━━━ DATA FOR THE TASK

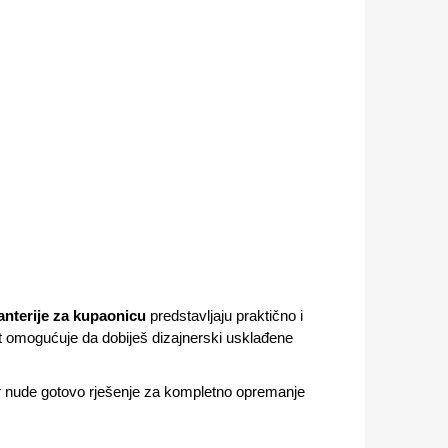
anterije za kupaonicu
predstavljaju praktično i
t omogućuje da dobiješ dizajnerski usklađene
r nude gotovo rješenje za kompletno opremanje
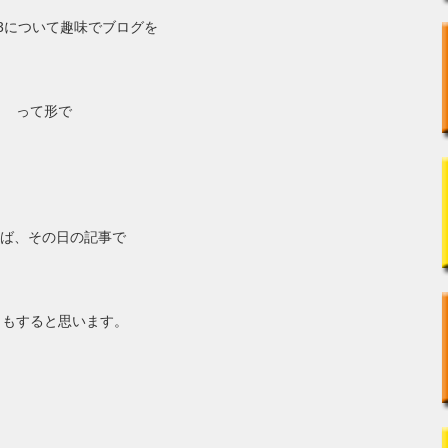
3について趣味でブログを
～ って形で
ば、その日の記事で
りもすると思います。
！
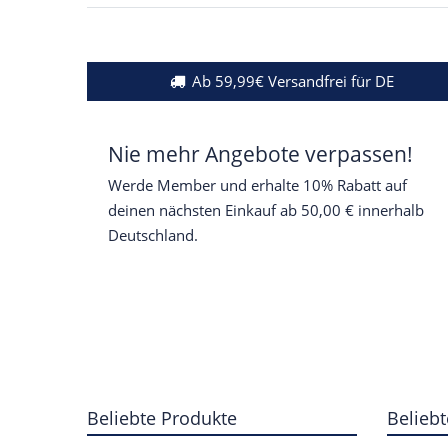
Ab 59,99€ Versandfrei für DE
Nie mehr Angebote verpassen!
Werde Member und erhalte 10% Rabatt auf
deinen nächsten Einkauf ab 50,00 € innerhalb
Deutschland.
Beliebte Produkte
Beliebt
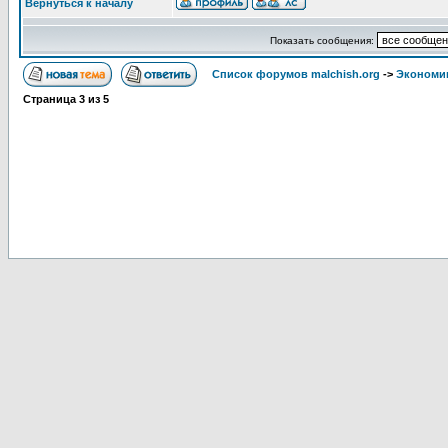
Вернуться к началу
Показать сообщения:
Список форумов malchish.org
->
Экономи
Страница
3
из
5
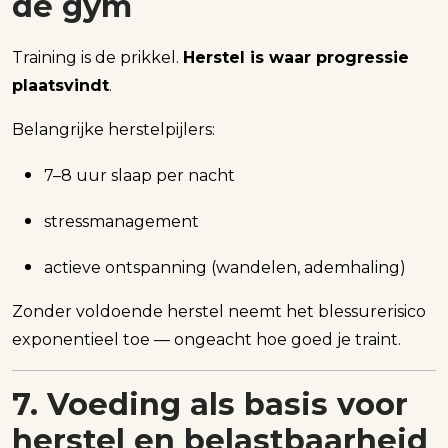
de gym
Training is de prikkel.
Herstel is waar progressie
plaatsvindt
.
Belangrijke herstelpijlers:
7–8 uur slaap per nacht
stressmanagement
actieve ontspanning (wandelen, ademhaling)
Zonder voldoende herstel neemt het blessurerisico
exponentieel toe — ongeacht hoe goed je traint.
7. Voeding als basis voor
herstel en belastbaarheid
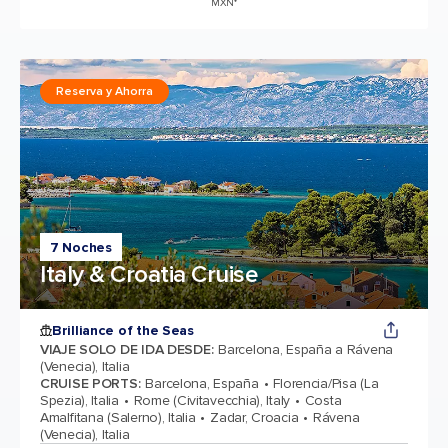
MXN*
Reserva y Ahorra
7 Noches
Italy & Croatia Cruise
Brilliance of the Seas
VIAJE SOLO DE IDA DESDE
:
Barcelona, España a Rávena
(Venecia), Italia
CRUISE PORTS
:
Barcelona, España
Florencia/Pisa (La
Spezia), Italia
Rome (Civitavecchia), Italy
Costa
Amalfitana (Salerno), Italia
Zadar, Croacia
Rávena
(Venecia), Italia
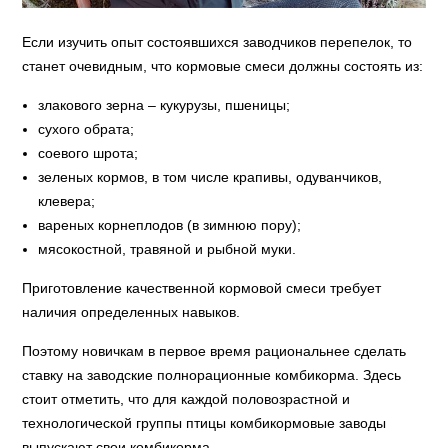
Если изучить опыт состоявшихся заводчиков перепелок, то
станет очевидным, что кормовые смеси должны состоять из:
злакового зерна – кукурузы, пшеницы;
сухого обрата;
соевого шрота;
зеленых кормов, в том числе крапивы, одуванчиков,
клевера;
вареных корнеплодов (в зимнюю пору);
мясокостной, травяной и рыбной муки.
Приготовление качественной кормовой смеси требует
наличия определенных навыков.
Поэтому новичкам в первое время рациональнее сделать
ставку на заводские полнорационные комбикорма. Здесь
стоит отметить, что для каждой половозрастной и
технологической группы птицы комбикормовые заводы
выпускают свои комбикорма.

━━━━━━

### WHAT IS BEING ASKED
Report each line of the records that contains the string "Barcelona". Case counts.

### WRITTEN RESPONSE
Barcelona, España a Rávena
Barcelona, España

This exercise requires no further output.